As of Feb. 22, the SBA had approved 23,741 disaster loans totaling $1.6 billion in Sandy-affected states, with $1 billion of that money going to New York State residents. Early figures from the administration indicated that in New York, four in five applicants for the loans were approved.

Galassi urged anyone still deciding whether to apply for one of the loans to go for it, even if they are still negotiating an insurance settlement with their banks.

Homeowners and shops in Long Beach are being directed to borrow from the Small Business Administration to cover rebuilding costs where insurance won’t pay. Photo: Allison Maier

“Don’t wait,” he said, noting that businesses and homeowners who are accepted for loans have six months after to determine whether or not they actually want to take them.

But for some people, like Staten Island resident Kathleen Palazzolla, the price of an SBA loan simply isn’t worth it. It would mean purchasing flood insurance for every floor of her four-story town house — and a lien on her property.

Living in Evacuation Zone A, she’d paid for flood insurance for all 16 years she’s had her house, which is on a bit of a hill, so it had never flooded before Sandy arrived and brought five feet of water inside. In December, she’d received a $10,000 advance from her insurance company, Travelers, following a visit from a representative to assess the damage.

“That check was gone in about five minutes,” she said, the funds handed to contractors who replaced sheetrock and molding.

Then, about two weeks ago, she said, she received a call from the same Travelers representative who came to her property the first time, telling her the company had made a mistake in giving her the advance and she needed to return $8,000. Their reasoning, she said, was that the first floor should have been classified as basement — which makes no sense to her, since it’s above ground and has sliding glass doors leading out to her deck.

She’s found support in her local Travelers agent and says she is planning to take legal action if that’s what’s needed to solve the problem, but the future of her claim — which was originally set to total about $12,000 — is up in the air. She was told she’d receive a letter formally detailing the changes, but as of March 4, she was still waiting. A Travelers spokesperson could not comment on the situation.

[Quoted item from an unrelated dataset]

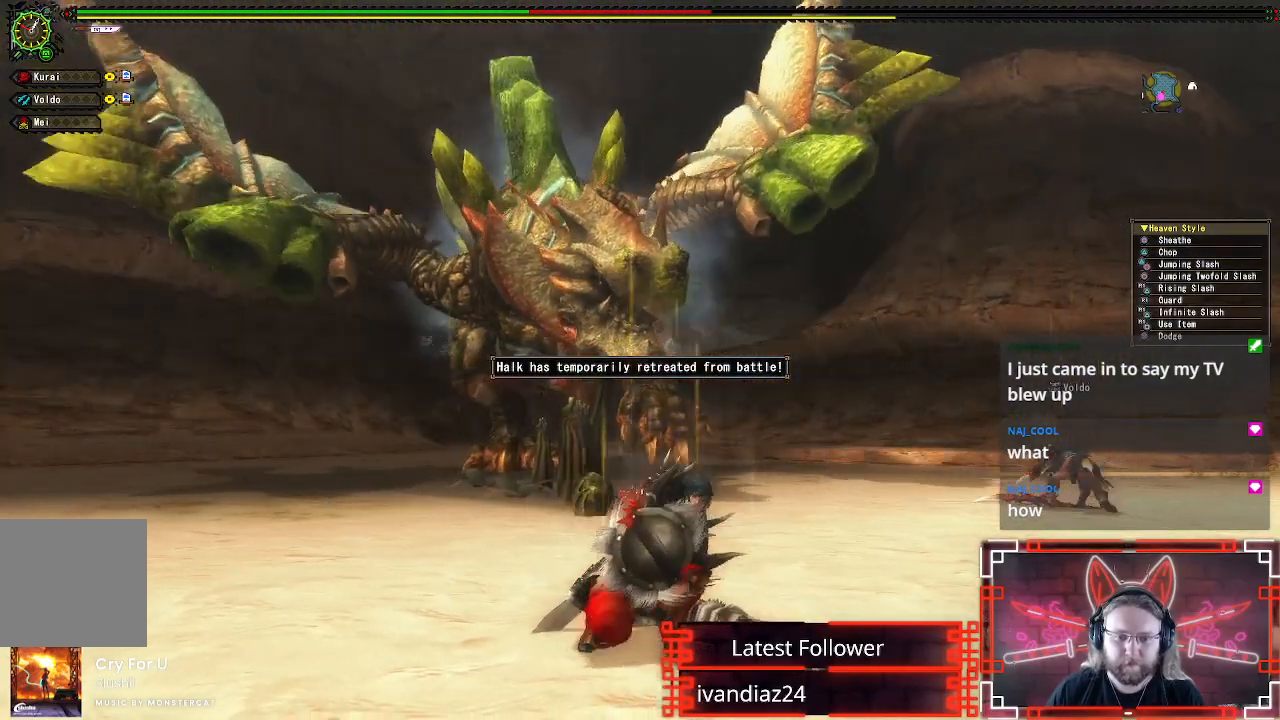
{"buttons": [], "left_stick": "down-left", "right_stick": "center", "events": [[217, "left_stick", "down"], [333, "left_stick", "down-left"]]}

What adds insult to injury, she says, is that she’s watched other people in her neighborhood receive checks from FEMA to help pay for their damage, while FEMA has denied her aid because she had flood insurance.

“You think you only have so many tears left,” she said.

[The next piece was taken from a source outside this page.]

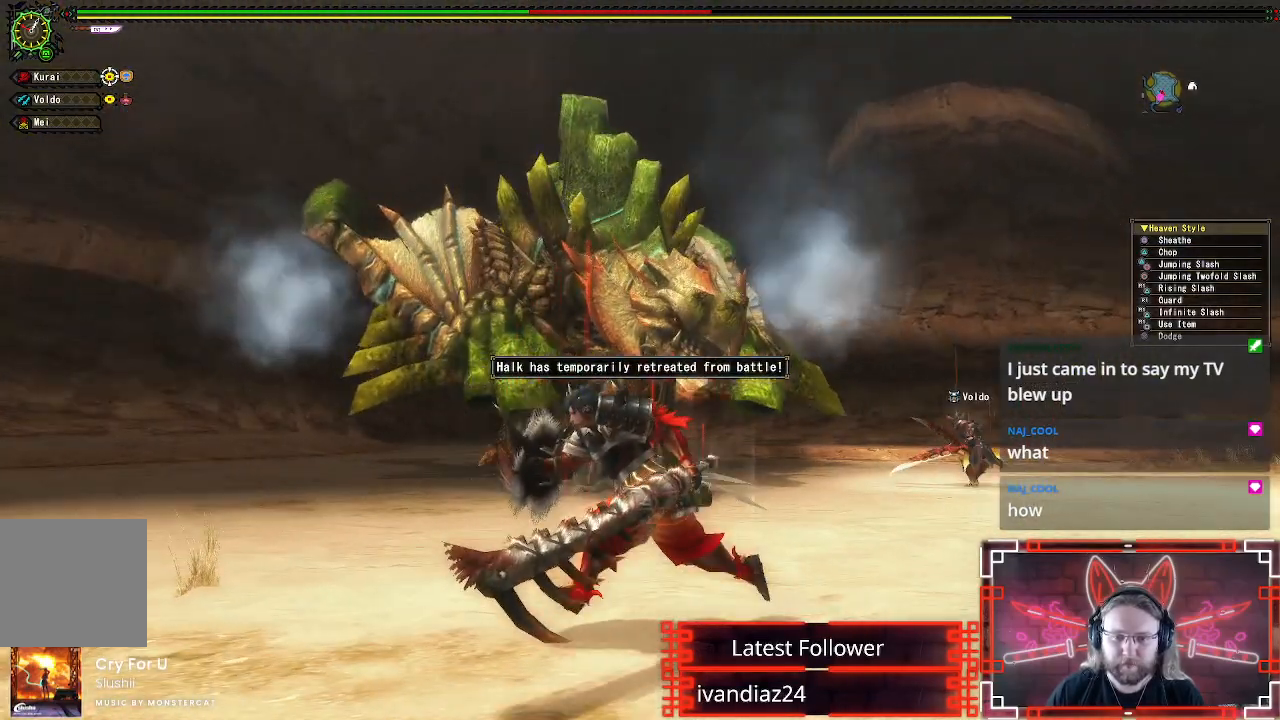
{"buttons": [], "left_stick": "left", "right_stick": "center", "events": []}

Paradoxically, it’s a lot harder for many small businesses to get loans from the Small Business Administration. Businesses have obtained just 3 percent of the loans so far, totaling less than 8 percent of the dollar value.

Deborah Turhan owns a dry cleaner in Long Beach with her husband and has surveyed fellow businesses owners to get a sense of their struggles. SBA loans require extensive documentation during the application process, and some business owners lost those papers in Sandy’s floodwaters, she said. Many can’t get qualified for loans because they were already struggling financially. And businesses that have been able to open again won’t be able to get back on their feet until their customer base in the surrounding neighborhoods can move back home.

The SBA does offer an economic injury disaster loan to businesses that lost customers as a result of the storm. The deadline to apply for those is later — July 31.

Johanna Sofield notes the eeriness families feel when they finally move back into their homes, only to realize that all the other houses sit dark. Sofield runs the Long Beach Christmas Angel fundraiser for needy families and has been working to assist her community after the storm. She said many homeowners got advances of between $5,000 and $10,000 from their insurance companies immediately after Sandy, but continue to wait for any additional checks.

As they slog through a degrading mass of paperwork from insurers and government agencies, probing every detail of their finances, well-meaning homeowners feel like they’re being punished, she laments.

Said Sofield, “They need to treat us like the responsible citizens we are.”